> Job item: Write out the data from its very beginning through the line that contains "компоненты, которы", with both ends included, and leave the pictures out of your answer.

> Supplied material:

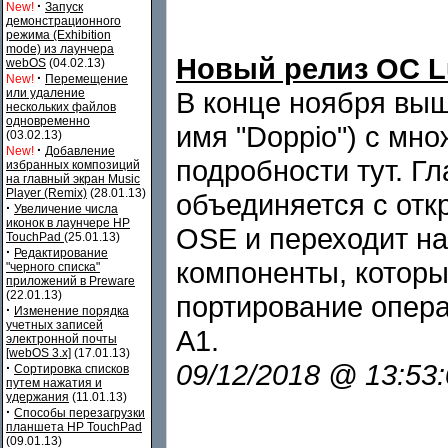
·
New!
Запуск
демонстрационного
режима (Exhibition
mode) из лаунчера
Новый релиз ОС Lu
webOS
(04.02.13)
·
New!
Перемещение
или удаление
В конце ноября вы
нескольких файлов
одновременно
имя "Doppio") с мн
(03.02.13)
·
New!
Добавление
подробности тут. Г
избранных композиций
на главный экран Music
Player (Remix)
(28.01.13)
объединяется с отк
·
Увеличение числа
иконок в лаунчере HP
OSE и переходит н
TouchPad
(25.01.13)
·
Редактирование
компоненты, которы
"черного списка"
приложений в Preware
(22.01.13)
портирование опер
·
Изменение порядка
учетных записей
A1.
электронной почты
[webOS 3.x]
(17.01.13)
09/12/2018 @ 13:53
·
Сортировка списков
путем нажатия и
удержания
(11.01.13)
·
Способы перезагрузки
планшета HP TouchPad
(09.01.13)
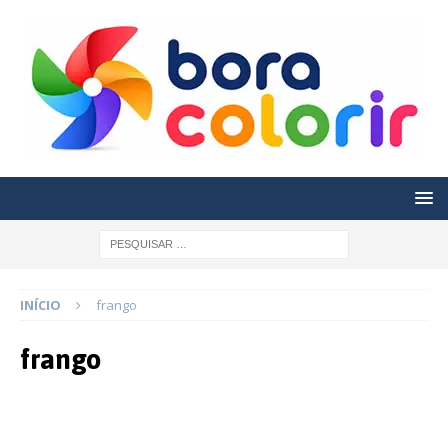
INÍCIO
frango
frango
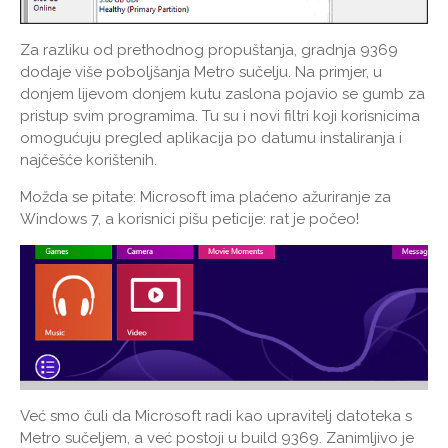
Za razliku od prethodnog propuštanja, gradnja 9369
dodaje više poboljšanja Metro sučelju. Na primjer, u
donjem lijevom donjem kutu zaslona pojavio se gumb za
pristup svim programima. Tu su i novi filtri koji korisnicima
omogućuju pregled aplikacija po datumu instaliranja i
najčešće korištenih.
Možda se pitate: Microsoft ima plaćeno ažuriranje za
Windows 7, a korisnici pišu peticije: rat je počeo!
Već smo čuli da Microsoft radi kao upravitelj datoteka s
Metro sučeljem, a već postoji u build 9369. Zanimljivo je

> Answer to this problem:
·
New!
Запуск
демонстрационного
режима (Exhibition
mode) из лаунчера
Новый релиз ОС Lu
webOS
(04.02.13)
·
New!
Перемещение
или удаление
В конце ноября вы
нескольких файлов
одновременно
имя "Doppio") с мн
(03.02.13)
·
New!
Добавление
подробности тут. Г
избранных композиций
на главный экран Music
Player (Remix)
(28.01.13)
объединяется с отк
·
Увеличение числа
иконок в лаунчере HP
OSE и переходит н
TouchPad
(25.01.13)
·
Редактирование
компоненты, которы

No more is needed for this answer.